We found the first guy to be too expensive, but the next one would make a copy for $1.50. Then the guy took our key and got on his motorbike and sped away.
“Where is he going?”
“Is he going to get the key made? But I thought he was going to do it here.”
These men sat behind crude-looking wooden H’s with rings of keys on them and plastic boxes with tools in them.
“He just took off with our only house key.”
Then another man showed up on his motorbike, parked under the tree and started to play with his phone while smoking a cigarette. I started to feel even more vulnerable. Five minutes later, our guy returned and filed down the end of our new key on his motorbike’s foot rest. He held up the two keys and handed them to us. After much fidgeting, willing and finessing, we got the key to work – I think.

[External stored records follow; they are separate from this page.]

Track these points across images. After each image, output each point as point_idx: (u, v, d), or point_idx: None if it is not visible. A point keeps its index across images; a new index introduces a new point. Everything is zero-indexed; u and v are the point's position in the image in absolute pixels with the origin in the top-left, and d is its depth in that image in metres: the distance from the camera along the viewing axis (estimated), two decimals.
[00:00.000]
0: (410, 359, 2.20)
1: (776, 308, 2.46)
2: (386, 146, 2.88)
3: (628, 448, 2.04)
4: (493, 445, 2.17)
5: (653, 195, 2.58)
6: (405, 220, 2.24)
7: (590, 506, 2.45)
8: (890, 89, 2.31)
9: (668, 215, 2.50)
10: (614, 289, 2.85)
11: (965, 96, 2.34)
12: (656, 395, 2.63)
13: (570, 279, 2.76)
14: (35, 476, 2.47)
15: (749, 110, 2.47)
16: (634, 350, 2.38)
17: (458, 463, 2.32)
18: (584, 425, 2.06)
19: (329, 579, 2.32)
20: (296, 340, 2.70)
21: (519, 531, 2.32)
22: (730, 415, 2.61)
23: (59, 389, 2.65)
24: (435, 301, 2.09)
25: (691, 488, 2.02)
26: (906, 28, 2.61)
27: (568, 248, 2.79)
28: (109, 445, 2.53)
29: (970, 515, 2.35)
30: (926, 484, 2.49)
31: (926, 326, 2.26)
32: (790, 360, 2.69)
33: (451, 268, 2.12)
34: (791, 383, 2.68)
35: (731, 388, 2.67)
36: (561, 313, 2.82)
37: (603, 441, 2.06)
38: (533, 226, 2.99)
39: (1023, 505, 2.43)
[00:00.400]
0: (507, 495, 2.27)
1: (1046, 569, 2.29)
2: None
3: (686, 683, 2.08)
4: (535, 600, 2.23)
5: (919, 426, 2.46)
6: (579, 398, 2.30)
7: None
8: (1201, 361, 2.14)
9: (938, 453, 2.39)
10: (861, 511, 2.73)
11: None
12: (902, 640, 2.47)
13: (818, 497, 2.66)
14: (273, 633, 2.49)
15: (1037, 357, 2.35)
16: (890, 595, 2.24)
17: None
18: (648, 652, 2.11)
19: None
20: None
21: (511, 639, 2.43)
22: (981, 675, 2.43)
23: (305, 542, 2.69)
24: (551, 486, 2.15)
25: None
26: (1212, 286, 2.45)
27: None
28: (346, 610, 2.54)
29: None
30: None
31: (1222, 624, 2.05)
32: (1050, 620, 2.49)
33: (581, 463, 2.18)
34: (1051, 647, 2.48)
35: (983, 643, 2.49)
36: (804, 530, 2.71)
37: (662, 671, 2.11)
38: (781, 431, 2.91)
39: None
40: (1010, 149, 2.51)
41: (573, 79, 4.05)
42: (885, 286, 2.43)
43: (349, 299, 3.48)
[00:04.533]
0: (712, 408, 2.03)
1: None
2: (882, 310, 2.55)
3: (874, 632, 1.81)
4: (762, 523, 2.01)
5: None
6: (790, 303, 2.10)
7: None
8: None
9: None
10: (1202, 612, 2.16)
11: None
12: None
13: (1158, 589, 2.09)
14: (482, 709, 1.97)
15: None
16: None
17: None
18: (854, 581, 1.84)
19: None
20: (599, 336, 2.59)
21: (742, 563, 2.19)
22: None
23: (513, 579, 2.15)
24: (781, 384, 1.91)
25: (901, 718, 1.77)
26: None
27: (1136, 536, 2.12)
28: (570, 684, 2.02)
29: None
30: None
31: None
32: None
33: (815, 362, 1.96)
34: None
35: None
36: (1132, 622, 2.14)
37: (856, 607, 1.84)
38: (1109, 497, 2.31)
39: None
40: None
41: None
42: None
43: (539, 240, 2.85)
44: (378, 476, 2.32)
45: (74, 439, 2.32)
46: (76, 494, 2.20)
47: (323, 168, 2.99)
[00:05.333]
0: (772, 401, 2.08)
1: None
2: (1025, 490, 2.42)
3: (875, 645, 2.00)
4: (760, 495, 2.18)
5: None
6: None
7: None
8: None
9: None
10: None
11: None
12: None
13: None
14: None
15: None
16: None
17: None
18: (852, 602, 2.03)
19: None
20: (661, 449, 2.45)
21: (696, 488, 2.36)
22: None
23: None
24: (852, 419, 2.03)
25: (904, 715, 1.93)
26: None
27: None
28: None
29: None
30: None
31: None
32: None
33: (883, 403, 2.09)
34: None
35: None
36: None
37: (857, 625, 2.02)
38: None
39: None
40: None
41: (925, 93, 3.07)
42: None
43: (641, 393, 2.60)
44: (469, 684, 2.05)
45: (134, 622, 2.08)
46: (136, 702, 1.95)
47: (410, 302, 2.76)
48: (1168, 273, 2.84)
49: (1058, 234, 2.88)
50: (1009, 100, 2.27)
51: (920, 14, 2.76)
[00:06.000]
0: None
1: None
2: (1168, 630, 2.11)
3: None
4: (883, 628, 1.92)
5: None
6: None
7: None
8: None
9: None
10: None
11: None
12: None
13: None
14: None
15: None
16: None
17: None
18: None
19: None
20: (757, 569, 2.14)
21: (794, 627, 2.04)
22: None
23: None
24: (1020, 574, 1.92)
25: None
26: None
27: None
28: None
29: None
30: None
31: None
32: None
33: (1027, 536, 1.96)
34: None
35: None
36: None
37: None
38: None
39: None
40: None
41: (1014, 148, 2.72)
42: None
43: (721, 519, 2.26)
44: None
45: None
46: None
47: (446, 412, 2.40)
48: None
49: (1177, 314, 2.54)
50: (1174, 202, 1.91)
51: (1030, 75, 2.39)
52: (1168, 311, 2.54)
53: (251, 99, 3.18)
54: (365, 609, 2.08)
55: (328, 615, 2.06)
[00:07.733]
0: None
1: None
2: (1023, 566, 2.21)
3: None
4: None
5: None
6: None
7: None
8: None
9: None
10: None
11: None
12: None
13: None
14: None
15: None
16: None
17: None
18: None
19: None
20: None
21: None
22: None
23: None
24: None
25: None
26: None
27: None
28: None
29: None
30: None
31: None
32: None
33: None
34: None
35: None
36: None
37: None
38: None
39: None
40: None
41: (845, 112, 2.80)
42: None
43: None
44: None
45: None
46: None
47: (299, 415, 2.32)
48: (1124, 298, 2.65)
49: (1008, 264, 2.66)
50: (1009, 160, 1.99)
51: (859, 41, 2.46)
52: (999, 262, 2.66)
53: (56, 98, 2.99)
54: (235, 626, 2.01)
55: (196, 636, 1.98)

We’ve had more success shopping for small appliances at Lucky Mall (it’s not really a mall, okay, it’s a tiny mall). Although, I’ve been finding it rather amusing when salespeople and vendors tell us that such and such product was Made in Thailand. I usually, rather facetiously, repeat that information to my partner, “Oh, it’s made in Thailand.” That would be like someone at Sears trying to tell us that this Made-in-China fan is top quality. (To be fair, I think things made in Thailand compared to Cambodia are better, but that’s like saying Japanese cars are superior to American vehicles when America doesn’t even produce or hardly produces their own cars.)

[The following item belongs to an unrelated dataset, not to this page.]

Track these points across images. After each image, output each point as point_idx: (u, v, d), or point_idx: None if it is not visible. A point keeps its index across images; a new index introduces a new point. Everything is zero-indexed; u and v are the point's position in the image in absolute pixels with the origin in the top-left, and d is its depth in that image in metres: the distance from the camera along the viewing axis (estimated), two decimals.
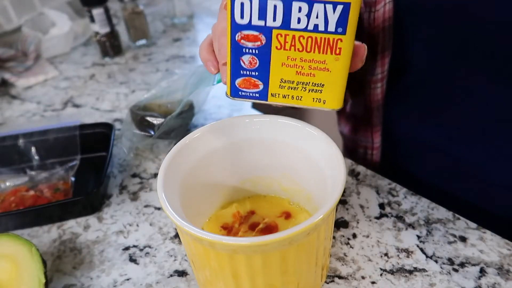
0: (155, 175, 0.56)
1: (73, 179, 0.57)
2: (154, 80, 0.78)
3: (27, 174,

I won’t lie. There are times when I miss my old life in Thailand because it’s familar and easy. I didn’t fully comprehend how good I had it, but that is not enough to make me return, at least yet. Because I remember Thailand, in 2009, for me, was challenging at the beginning. Ecuador, in 2010 was difficult as well, at the beginning. I adjusted and things got easier. And even though I was only in Cuenca for 6 months, I’m so glad I did it. Being shaken out of our comfort zones can be a grinding experience that I get why less than half of Americans have a valid passport.
But I know that the resistance to change and what is different is followed by adjusting and squirming, and acceptance will silently lag behind that. I also remind myself that I was itching to leave Thailand. Being comfortable is not necessarily a sign of happiness or contentedness, and of course, constant change isn’t either.
And it’s not really, for me, about finding a home. I already tried to do that in the US when I moved from State to State – and when I first moved abroad. I have a home in Thailand. I have a home in Hawaii. And I know in my heart that my brother’s family would love it if I moved back to the American South.
Trying Cambodia is about living life, breathing through my tippy toes and finger tips, challenging myself and simply, taking chances. It’s about having experiences, I think, and currently finding a decent shelf or two, and a set of pillows for the couch.